▶ YOUR GOAL
Copy the listing from the line containing "らでぃっしゅぼーやの箱「ぱれっと」の料理法" to the end of the listing, changing "Zeitung" to "Newspaper" and keeping everything else the same. Don't include the pictures in your answer.

▶ DATA EXTRACTS
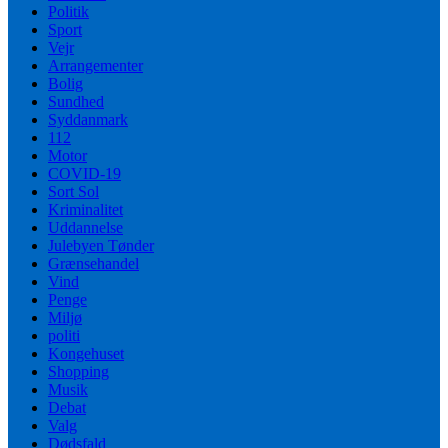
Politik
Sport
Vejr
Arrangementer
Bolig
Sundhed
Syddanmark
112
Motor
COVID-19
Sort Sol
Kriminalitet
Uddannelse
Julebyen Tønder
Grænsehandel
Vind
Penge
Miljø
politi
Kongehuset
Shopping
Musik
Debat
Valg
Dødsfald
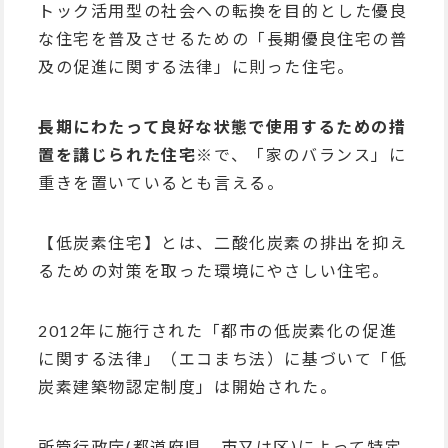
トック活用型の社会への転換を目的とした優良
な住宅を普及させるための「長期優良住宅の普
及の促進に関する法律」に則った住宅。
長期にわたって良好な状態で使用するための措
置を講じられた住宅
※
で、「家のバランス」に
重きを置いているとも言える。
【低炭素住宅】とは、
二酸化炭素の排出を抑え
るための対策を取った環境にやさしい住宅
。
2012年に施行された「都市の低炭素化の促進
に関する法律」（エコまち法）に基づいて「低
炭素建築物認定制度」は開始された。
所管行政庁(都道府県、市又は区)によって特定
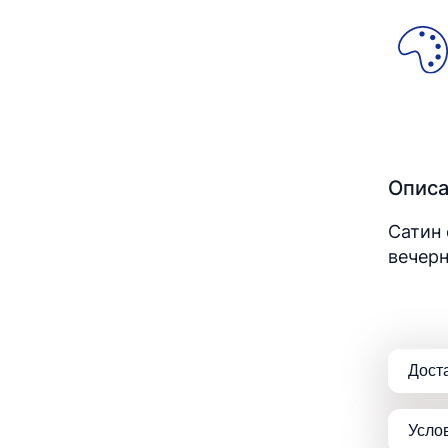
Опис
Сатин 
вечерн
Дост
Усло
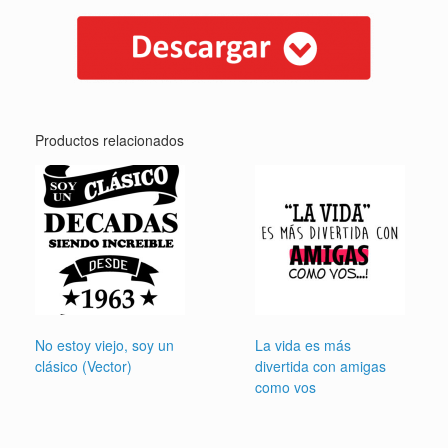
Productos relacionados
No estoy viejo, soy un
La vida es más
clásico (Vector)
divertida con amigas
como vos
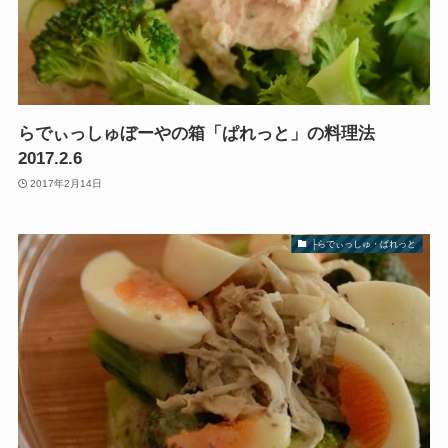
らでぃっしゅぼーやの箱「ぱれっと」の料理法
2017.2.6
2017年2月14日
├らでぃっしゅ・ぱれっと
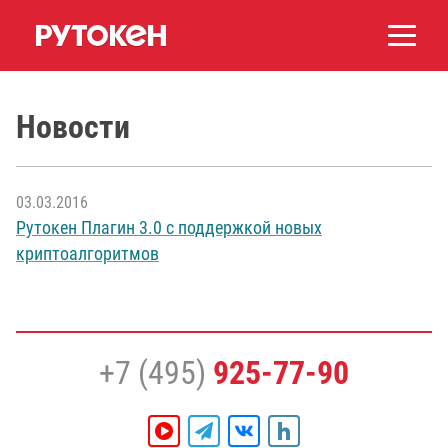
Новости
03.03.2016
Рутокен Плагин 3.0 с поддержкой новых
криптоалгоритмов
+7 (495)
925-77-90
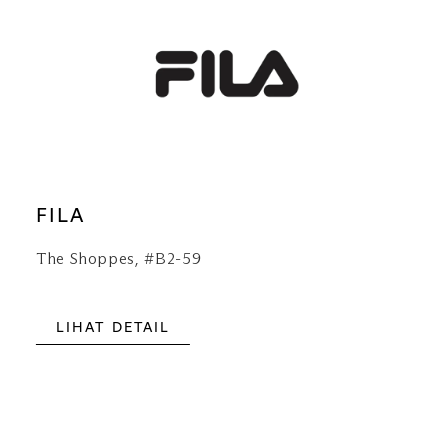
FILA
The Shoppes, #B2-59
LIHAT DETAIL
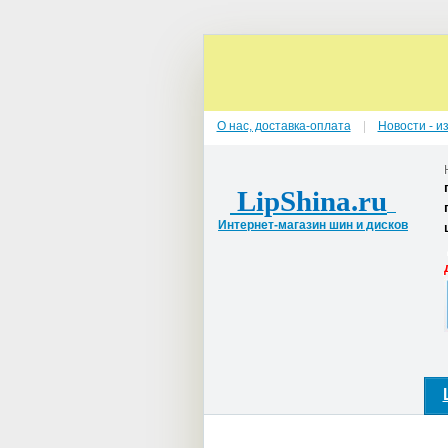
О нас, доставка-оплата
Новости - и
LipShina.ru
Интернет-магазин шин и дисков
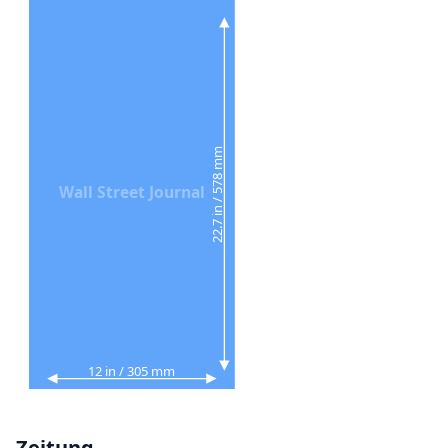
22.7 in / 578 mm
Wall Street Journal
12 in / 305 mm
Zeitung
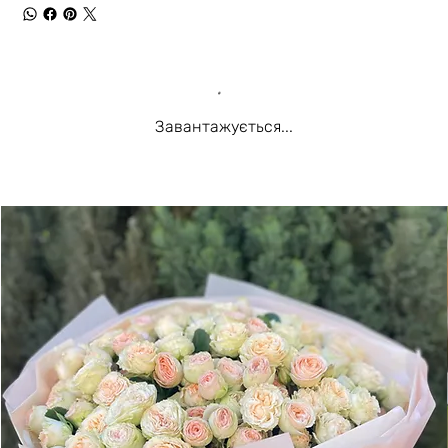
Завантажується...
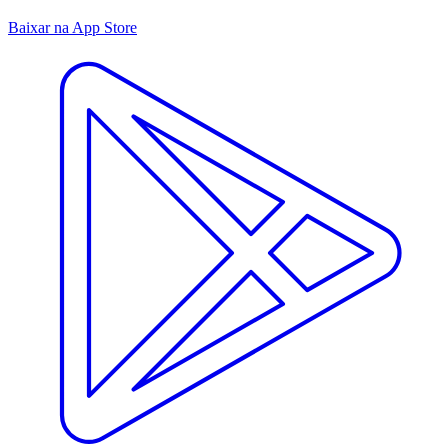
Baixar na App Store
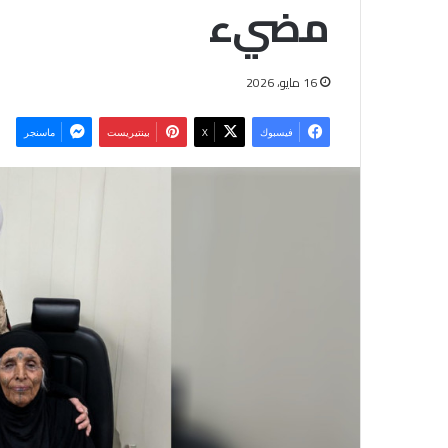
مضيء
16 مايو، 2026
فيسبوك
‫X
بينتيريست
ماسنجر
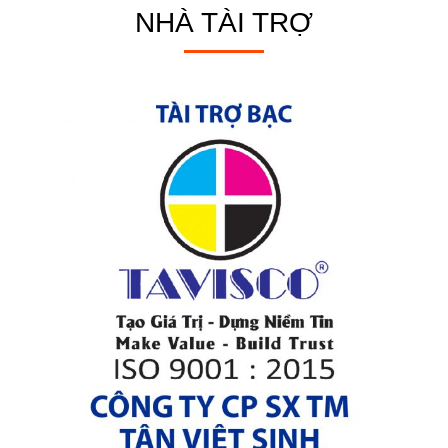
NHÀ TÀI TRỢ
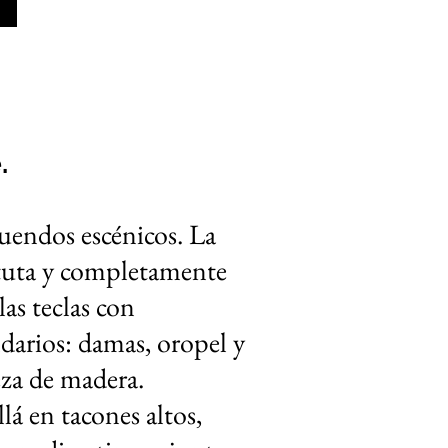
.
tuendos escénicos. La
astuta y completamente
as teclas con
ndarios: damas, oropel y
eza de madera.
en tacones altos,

▶ RESULT OF THIS EXERCISE
らでぃっしゅぼーやの箱「ぱれっと」の料理法
2017.2.6
2017年2月14日
├らでぃっしゅ・ぱれっと
Новости
03.03.2016
Рутокен Плагин 3.0 с поддержкой новых
криптоалгоритмов
+7 (495)
925-77-90
FILA
The Shoppes, #B2-59
LIHAT DETAIL
О нас, доставка-оплата
Новости - и
LipShina.ru
Интернет-магазин шин и дисков
22.7 in / 578 mm
Wall Street Journal
12 in / 305 mm
Newspaper
Завантажується...
Baixar na App Store
مضيء
16 مايو، 2026
فيسبوك
‫X
بينتيريست
ماسنجر
NHÀ TÀI TRỢ
.
tuendos escénicos. La
astuta y completamente
as teclas con
ndarios: damas, oropel y
eza de madera.
en tacones altos,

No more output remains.